Некоторое время новости о случившемся передавались только из уст в уста, да и то шепотом. Ворота дома Провера на площади Санта-Катерина оставались закрытыми, а родственники и те, кого считали друзьями семьи, стоило только затронуть эту тему, краснели и отказывались что-либо говорить. Единственный оброненный кем-то из них комментарий состоял всего из одного слова: «Невероятно!» Но после отъезда королевы некоторые из присутствовавших на приеме (главным образом холостяки, не имевшие жен, а следовательно, и необходимости оправдываться перед ними за свои эротические похождения, которыми даже гордились), заговорили свободнее, рассказав о самых пикантных подробностях дела, и теперь префект и другие представители власти уже не могли заставить прессу молчать. Десять дней спустя одна особенно смелая сатирическая газета из тех, что не приносят в дома с дочерями на выданье, опубликовала пространный репортаж. Именно из этой газеты я наконец узнала, что же случилось, и хоть и была ошеломлена, но все же вздохнула с некоторым облегчением, поскольку репортер написал о том, где и как платья были сшиты, только вскользь, не придавая этому особого значения и не упомянув моего имени: просто «с помощью приходящей швеи». Я сохранила газету, чтобы показать синьорине Эстер после ее возвращения из-за границы, и храню вырезку из нее до сих пор: ведь меня впервые, пусть и анонимно, вовлекли в громкий скандал (надо сказать, он оказался не последним, но о втором подобном случае я расскажу чуть позже, а пока ограничусь тем, чтобы удовлетворить твое, читатель, любопытство относительно того, что же произошло тем вечером в расписанных фресками залах префектуры).


Протокол церемонии подразумевал, что в самом начале приема дамы, покинув своих кавалеров, собирались в зале, названной из-за украшавших ее фресок «залой с нимфами», где при необходимости могли оставить в гардеробе накидку и поправить перед зеркалом платье или прическу.
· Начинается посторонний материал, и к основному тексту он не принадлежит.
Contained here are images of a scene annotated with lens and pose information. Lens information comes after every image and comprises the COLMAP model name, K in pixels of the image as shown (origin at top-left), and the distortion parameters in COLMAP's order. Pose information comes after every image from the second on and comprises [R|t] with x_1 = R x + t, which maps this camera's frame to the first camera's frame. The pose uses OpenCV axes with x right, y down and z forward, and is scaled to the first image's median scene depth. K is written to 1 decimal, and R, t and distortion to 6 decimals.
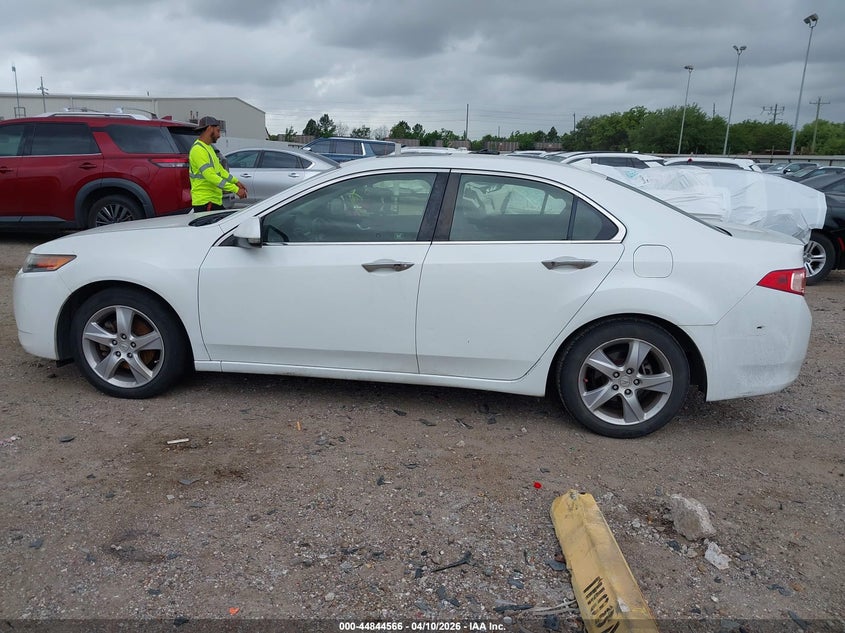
lens RADIAL K [[652.5, 0, 415.0], [0, 652.5, 320.0], [0, 0, 1]] dist [0.028945, -0.030911]
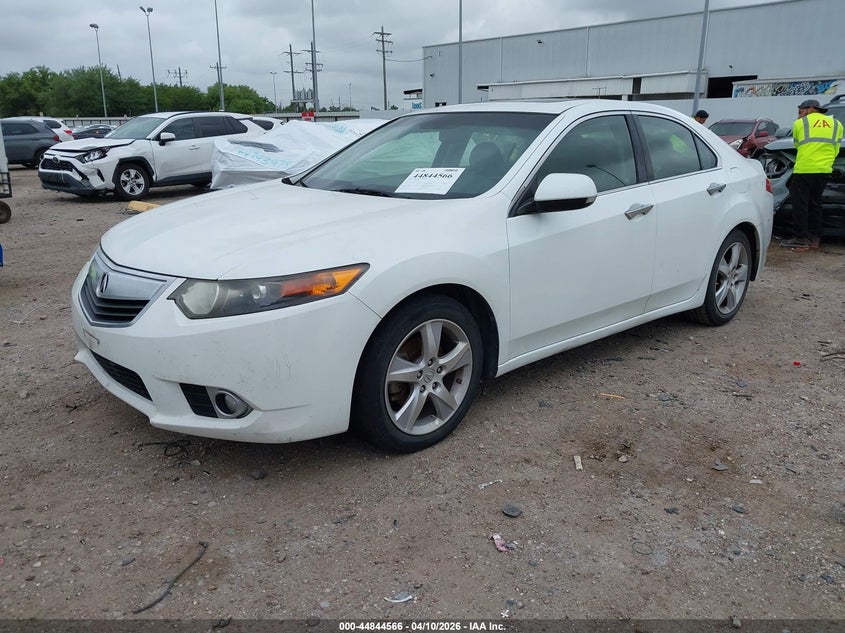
lens RADIAL K [[652.5, 0, 417.9], [0, 652.5, 315.9], [0, 0, 1]] dist [0.028945, -0.030911]
pose [[0.692981, -0.238644, 0.680314, -0.957305], [0.206731, 0.969776, 0.129603, -0.123071], [-0.690681, 0.050829, 0.721371, 0.510876]]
Когда поток гостей иссякал и ворота префектуры закрывались, дамы должны были присоединиться к своим мужьям, отцам и братьям в зале с фресками на морскую тематику и отдать должное легким закускам в ожидании проходившей в главном зале аудиенции у королевы, перед которой один за другим, в порядке важности, проходили жаждавшие оказать ей знаки уважения гости. По окончании этой церемонии должен был начаться бал.
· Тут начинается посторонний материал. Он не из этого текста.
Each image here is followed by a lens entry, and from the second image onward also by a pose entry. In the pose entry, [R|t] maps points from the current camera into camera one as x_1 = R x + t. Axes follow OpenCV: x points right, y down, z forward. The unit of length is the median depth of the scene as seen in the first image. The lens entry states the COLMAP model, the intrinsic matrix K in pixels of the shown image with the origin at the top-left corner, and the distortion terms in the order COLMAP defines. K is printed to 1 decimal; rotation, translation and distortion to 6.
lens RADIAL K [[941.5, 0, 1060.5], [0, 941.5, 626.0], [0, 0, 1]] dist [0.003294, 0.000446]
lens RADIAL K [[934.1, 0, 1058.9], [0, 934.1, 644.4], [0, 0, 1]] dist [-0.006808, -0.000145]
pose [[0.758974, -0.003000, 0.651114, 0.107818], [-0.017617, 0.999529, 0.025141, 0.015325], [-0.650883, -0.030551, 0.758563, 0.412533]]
Едва синьора Тереза с дочерьми вошли в зал-гардеробную и сняли свои накидки, все прочие дамы чуть не задохнулись от восхищения, удивления и, как ехидно подметил репортер, плохо скрываемой зависти при виде трех «парижских» платьев. Гордые пожилые аристократки, разумеется, лишь бросали на них издалека презрительные взгляды сквозь свои лорнеты, но значительная часть собравшихся подошла поближе, чтобы рассмотреть наряды, более или менее лицемерно рассыпавшись в похвалах. Подозреваю, что родственницы и подруги семьи, осведомленные о брачных переговорах, в тот момент обнимали Альду и Иду, шепча: «Ты непременно покоришь его сердце. Удачи!» Интересно, оценили ли простоту и элегантность платьев синьорин Провера будущие свекрови, сестра епископа и графиня Ветти, одобрили ли, проявили ли благожелательность?

Но вот, продолжал репортер, дамы присоединяются к синьорам в зале морских фресок. Провера скромно входят одними из последних. Племянник епископа видит Альду, его глаза загораются, и он уже готов идти ей навстречу, но побагровевший дядя, его преосвященство, не в силах поверить своим глазам, железной хваткой сжимает руку Медардо и удерживает его рядом с собой. Капитан Ветти, дон Косма, направившийся было к Иде, тоже останавливается на полпути. По рядам синьоров пробегает негодующий ропот. Дамы, в том числе все три Провера, не понимают, не могут ничего понять. А господа, добавляет газета, никак не объясняют причин своего возмущения.

Дочитав до этого момента, я тоже не могла понять, как же эти благородные господа, ни разу не бравшие в руки иголки, с первого взгляда заметили домашний покрой платьев, ускользнувший от внимания их жен, и почему они так долго не могли объяснить, чем вызвано их возмущение. Все-таки права была бабушка: эти птицы высокого полета совершенно непостижимы.